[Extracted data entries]
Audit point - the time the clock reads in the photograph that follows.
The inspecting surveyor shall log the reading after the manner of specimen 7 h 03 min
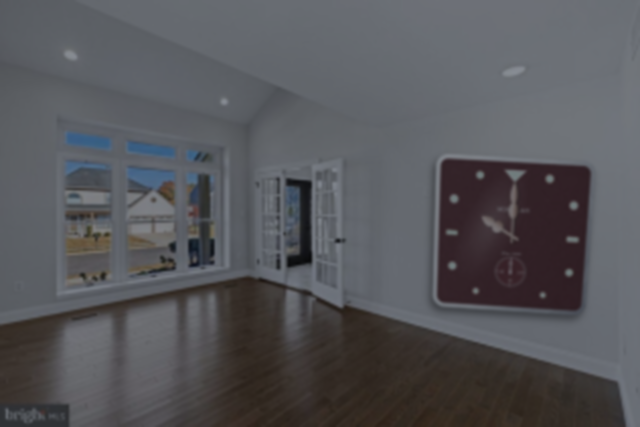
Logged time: 10 h 00 min
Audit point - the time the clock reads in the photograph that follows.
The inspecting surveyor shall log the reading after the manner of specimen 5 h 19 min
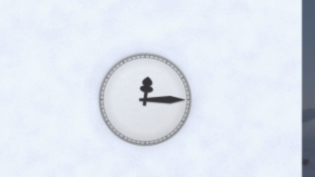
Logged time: 12 h 15 min
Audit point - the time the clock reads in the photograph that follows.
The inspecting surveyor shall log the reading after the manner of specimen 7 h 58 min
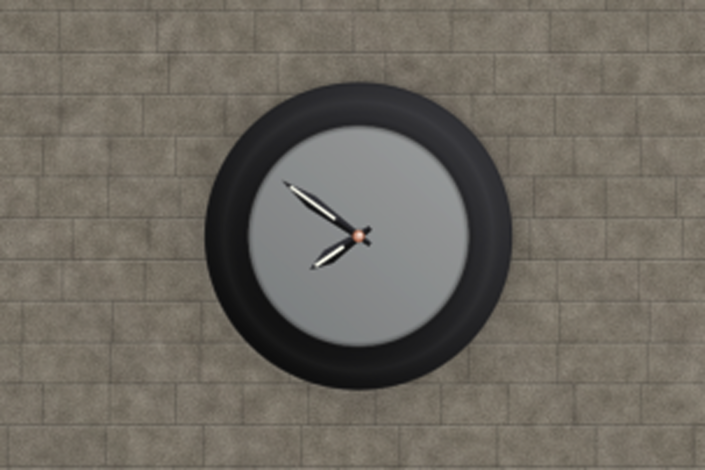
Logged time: 7 h 51 min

▶ [What this task involves]: Copy out everything from the beginning of the items down to and including the line that contains "Logged time: 12 h 15 min". Omit the pictures.

▶ [Reply to the task]:
Audit point - the time the clock reads in the photograph that follows.
The inspecting surveyor shall log the reading after the manner of specimen 7 h 03 min
Logged time: 10 h 00 min
Audit point - the time the clock reads in the photograph that follows.
The inspecting surveyor shall log the reading after the manner of specimen 5 h 19 min
Logged time: 12 h 15 min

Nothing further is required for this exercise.